> **Required action A**
Summarize the account of a Today show appearance in two sentences.
> **Required action B**
Answer each question from the account of the Today show appearance:
(i) Which deli did the writer visit with Jenna Wolfe?
(ii) What sport did the writer chat about with Chris Matthews?
(iii) Which host does the writer call the most calm and inclusive on the set?

Last week I was on the Today show. FUN! Here are the highlights:

I revisited some of my fave NYC haunts while shooting the taped package they ran right before my live segment with one of their correspondents. Jenna Wolfe and I went to Carnegie Deli, Jewel Bako, Bowery Congee, and several other hot spots that I adore. They did a nice job with the taped piece, but they played the “fear factor” card a bit too much, I thought. The day of the show, we arrived nice and early and hung in the green room with Chris Matthews and his entourage of brainy politicos. Matthews is a baseball nut, and we chatted about the Yanks, Twins, and the AL. Twinkle (Jenna Bush) arrived amidst a hailstorm of security. The First Family’s personal security detail is an awesome thing to see in action, especially up close. Originally I was going to be on the couch with Matt, but since Jenna did three segments inside with Anne, the producers thought I should be outside on the plaza with all four hosts. It was a difficult thing to pull off. Four minutes, five egos, ten plates of food . . . . I would have preferred to spend the time talking to one host about sharing food and experiencing other cultures, but I’ll have to wait until next time. Meredith and Matt are very kind and sincere people, very welcoming. Roker is a goofball. Curry is phenomenal. She is the most calm and inclusive host on the set.

> **Information given**

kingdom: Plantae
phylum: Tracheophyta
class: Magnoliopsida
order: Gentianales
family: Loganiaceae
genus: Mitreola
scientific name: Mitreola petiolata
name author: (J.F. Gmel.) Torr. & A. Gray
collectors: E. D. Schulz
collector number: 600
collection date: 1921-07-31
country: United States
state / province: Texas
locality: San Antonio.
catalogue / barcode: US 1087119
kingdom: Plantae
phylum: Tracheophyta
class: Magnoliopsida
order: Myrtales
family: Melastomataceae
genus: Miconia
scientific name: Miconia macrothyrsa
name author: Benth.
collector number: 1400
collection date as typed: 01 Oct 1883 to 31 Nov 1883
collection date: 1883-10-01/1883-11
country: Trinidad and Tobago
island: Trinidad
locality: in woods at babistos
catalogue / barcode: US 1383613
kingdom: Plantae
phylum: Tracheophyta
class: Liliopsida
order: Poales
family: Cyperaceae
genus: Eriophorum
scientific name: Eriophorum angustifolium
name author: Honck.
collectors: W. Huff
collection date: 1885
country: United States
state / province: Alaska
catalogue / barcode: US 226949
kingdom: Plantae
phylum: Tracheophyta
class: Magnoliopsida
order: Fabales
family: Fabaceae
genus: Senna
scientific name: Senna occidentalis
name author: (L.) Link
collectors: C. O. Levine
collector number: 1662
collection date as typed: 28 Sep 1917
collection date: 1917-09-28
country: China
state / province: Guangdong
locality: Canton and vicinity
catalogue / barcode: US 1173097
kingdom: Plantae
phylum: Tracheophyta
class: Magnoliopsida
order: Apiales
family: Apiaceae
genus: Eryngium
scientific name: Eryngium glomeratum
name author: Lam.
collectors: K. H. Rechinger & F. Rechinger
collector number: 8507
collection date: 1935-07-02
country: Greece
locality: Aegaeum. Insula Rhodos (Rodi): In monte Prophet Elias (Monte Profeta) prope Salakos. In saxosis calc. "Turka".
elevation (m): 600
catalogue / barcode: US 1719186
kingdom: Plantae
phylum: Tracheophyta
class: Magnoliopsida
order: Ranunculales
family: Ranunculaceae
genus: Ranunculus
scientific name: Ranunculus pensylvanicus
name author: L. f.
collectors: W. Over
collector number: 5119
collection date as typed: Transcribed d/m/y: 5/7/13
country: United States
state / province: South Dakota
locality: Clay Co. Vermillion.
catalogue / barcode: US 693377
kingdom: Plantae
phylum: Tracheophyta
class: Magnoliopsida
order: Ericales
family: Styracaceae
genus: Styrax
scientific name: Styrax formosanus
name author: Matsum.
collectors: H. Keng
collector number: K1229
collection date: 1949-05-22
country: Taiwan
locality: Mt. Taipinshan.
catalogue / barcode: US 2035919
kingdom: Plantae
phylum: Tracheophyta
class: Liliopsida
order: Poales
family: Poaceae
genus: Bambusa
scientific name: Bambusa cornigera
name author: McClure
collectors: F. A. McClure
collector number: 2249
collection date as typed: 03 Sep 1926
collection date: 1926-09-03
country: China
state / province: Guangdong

> **Expected answer A**
The writer appeared on the Today show after taping a piece with Jenna Wolfe at favorite NYC spots such as Carnegie Deli and Jewel Bako, though the writer felt the piece played the "fear factor" card too much. On the day of the show, the writer waited in the green room with Chris Matthews and was then moved from the couch to the plaza with all four hosts for a difficult four-minute segment, afterward praising Meredith and Matt as kind and Curry as phenomenal.

> **Expected answer B**
(i) Carnegie Deli.
(ii) Baseball, including the Yanks, the Twins, and the AL.
(iii) Curry.